Notes normandes (août 2016)

 

 

 

Camembert

 

Normandie09

 

À Camembert, en plein soleil, on goûte aux charmes cosmopolites de l’oisiveté presque hors-saison, à la toute fin du mois d’août, quand l’été semble se prolonger et que le vent balaye doucement l’inquiétude. Une famille russe avec volubilité et force roulements d’r affronte l’épreuve de la dégustation, tandis qu’on admire certaines boîtes du fromage national revues à la mode nippone et qui semblent plutôt proposer un morceau de tofu soyeux pour magasin vegan – et l’on imagine l’effarement du brave tokyoïte qui estimera sans doute que sa francophilie, son amour de Proust et de Piaf et ses rêves de vacances en France, ont des limites.

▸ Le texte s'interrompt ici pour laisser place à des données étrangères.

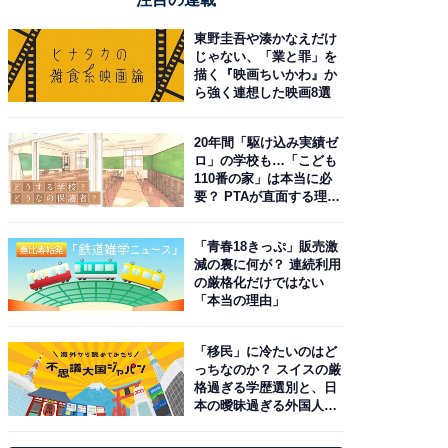
東野圭吾や湊かなえだけ
じゃない、「業と罪」を
描く『映画ちいかわ』か
ら強く連想した映画8選
20年間「駆け込み実績ゼ
ロ」の学校も…「こども
110番の家」は本当に必
要？ PTAが直面する理想
と現実
「青春18きっぷ」販売激
減の裏に何が？ 連続利用
の厳格化だけではない
「本当の理由」
「移民」に冷たいのはど
っちなのか？ スイスの厳
格過ぎる学歴選別と、日
本の曖昧過ぎる外国人政
策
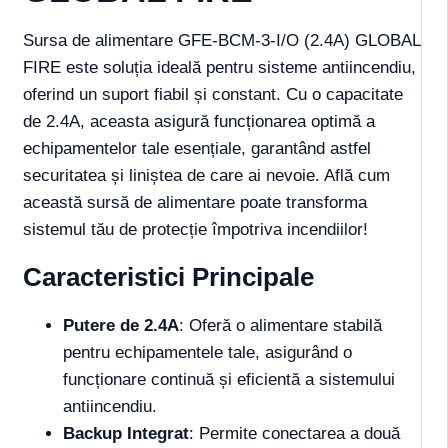
Sursa de alimentare GFE-BCM-3-I/O (2.4A) GLOBAL
FIRE este soluția ideală pentru sisteme antiincendiu,
oferind un suport fiabil și constant. Cu o capacitate
de 2.4A, aceasta asigură funcționarea optimă a
echipamentelor tale esențiale, garantând astfel
securitatea și liniștea de care ai nevoie. Află cum
această sursă de alimentare poate transforma
sistemul tău de protecție împotriva incendiilor!
Caracteristici Principale
Putere de 2.4A
: Oferă o alimentare stabilă
pentru echipamentele tale, asigurând o
funcționare continuă și eficientă a sistemului
antiincendiu.
Backup Integrat
: Permite conectarea a două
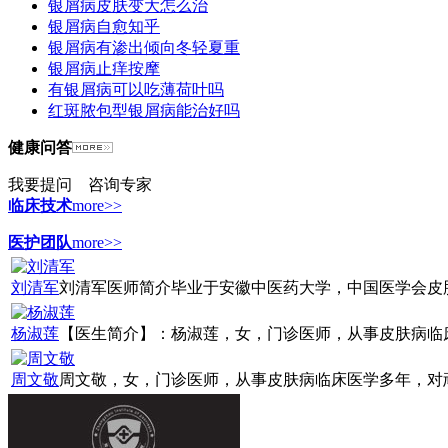
银屑病皮肤变大怎么治
银屑病自愈知乎
银屑病有渗出倾向冬轻夏重
银屑病止痒按摩
有银屑病可以吃薄荷叶吗
红斑脓包型银屑病能治好吗
健康问答
我要提问
咨询专家
临床技术
more>>
医护团队
more>>
刘清军
刘清军医师简介毕业于安徽中医药大学，中国医学会皮肤病
杨淑莲
【医生简介】：杨淑莲，女，门诊医师，从事皮肤病临床诊
周文敬
周文敬，女，门诊医师，从事皮肤病临床医学多年，对顽固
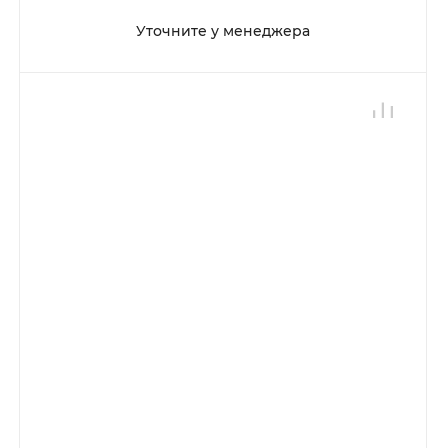
Уточните у менеджера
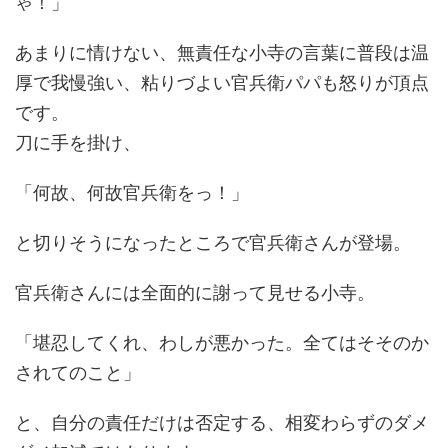
ゃ！」
あまりに情けない、無責任な小寺の言葉に普段は温
厚で我慢強い、粘りづよい官兵衛パパも怒りが頂点
です。
刀に手を掛け、
「何故、何故官兵衛をっ！」
と切りそうになったところで官兵衛さんが登場。
官兵衛さんには全面的に謝って見せる小寺。
「堪忍してくれ、わしが悪かった。全てはそそのか
されてのこと」
と、自分の責任だけは否定する、相変わらずのダメ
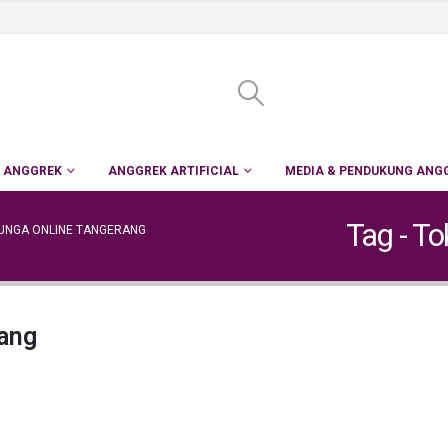
 ANGGREK
ANGGREK ARTIFICIAL
MEDIA & PENDUKUNG ANG
Tag - T
UNGA ONLINE TANGERANG
ang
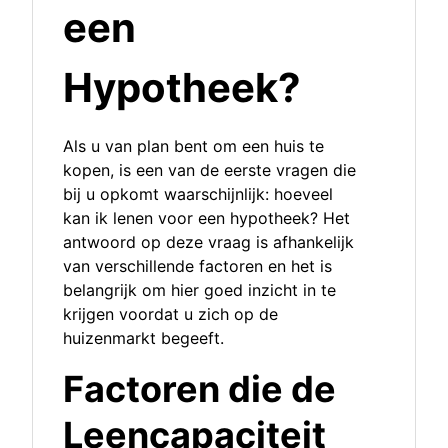
een
Hypotheek?
Als u van plan bent om een huis te
kopen, is een van de eerste vragen die
bij u opkomt waarschijnlijk: hoeveel
kan ik lenen voor een hypotheek? Het
antwoord op deze vraag is afhankelijk
van verschillende factoren en het is
belangrijk om hier goed inzicht in te
krijgen voordat u zich op de
huizenmarkt begeeft.
Factoren die de
Leencapaciteit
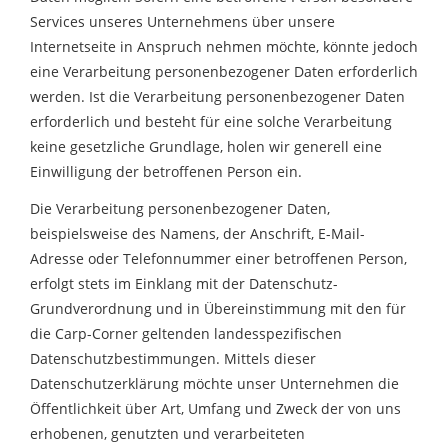
Services unseres Unternehmens über unsere
Internetseite in Anspruch nehmen möchte, könnte jedoch
eine Verarbeitung personenbezogener Daten erforderlich
werden. Ist die Verarbeitung personenbezogener Daten
erforderlich und besteht für eine solche Verarbeitung
keine gesetzliche Grundlage, holen wir generell eine
Einwilligung der betroffenen Person ein.
Die Verarbeitung personenbezogener Daten,
beispielsweise des Namens, der Anschrift, E-Mail-
Adresse oder Telefonnummer einer betroffenen Person,
erfolgt stets im Einklang mit der Datenschutz-
Grundverordnung und in Übereinstimmung mit den für
die Carp-Corner geltenden landesspezifischen
Datenschutzbestimmungen. Mittels dieser
Datenschutzerklärung möchte unser Unternehmen die
Öffentlichkeit über Art, Umfang und Zweck der von uns
erhobenen, genutzten und verarbeiteten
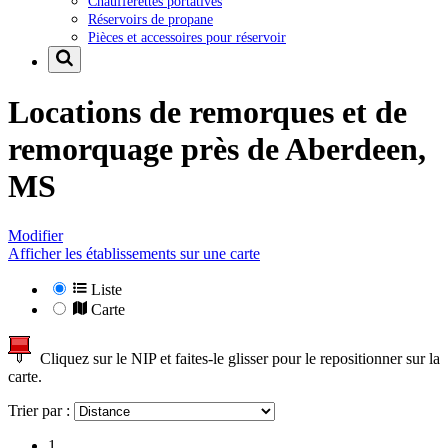
Chaufferettes portatives
Réservoirs de propane
Pièces et accessoires pour réservoir
Locations de remorques et de
remorquage près de
Aberdeen,
MS
Modifier
Afficher les établissements sur une carte
Liste
Carte
Cliquez sur le NIP et faites-le glisser pour le repositionner sur la
carte.
Trier par :
1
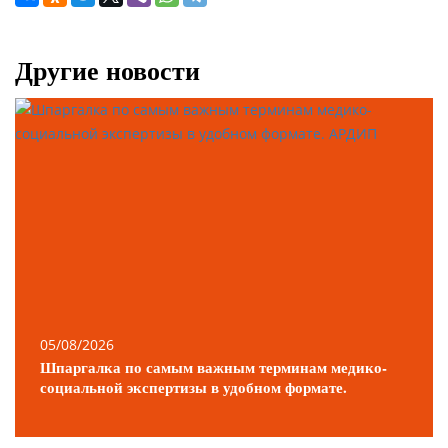
Другие новости
05/08/2026
Шпаргалка по самым важным терминам медико-
социальной экспертизы в удобном формате.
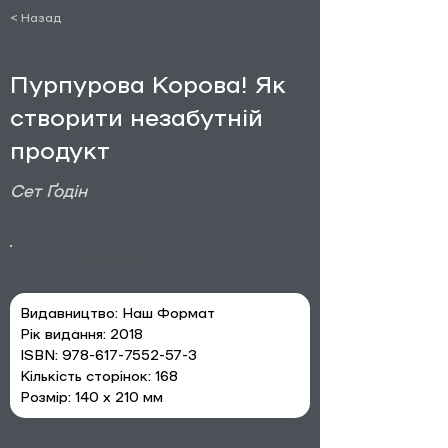
< Назад
Пурпурова Корова! Як
створити незабутній
продукт
Сет Ґодін
Маркетинг
Видавництво: Наш Формат
Рік видання: 2018
ISBN: 978-617-7552-57-3
Кількість сторінок: 168
Розмір: 140 х 210 мм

L’enfant, cependant, dont le front s’orne désormais – souvenir des jeux en bois dur de Sées au sortir de ce concert où Messiaen faillit ouvrir en deux la coque de la nef – d’une belle bosse violacée pareille à une figue mûre, suce sa glace en chantonnant, bourdon enchanté de l’été, à l’ombre du prunus roux et du petit pommier, un œil aussi sur la boule de verre à pétales de cerisier (ou flocons de neige) qui représente la Normandie telle qu’on ne peut la voir que sur les boîtes de Camembert destinées à l’exportation chinoise, qui a d’ailleurs été fabriquée en Chine, que l’enfant a voulu absolument acheter et qu’il gardera longtemps dans sa chambre jusqu’à ce qu’elle se brise, fatalement, comme se brisent les souvenirs.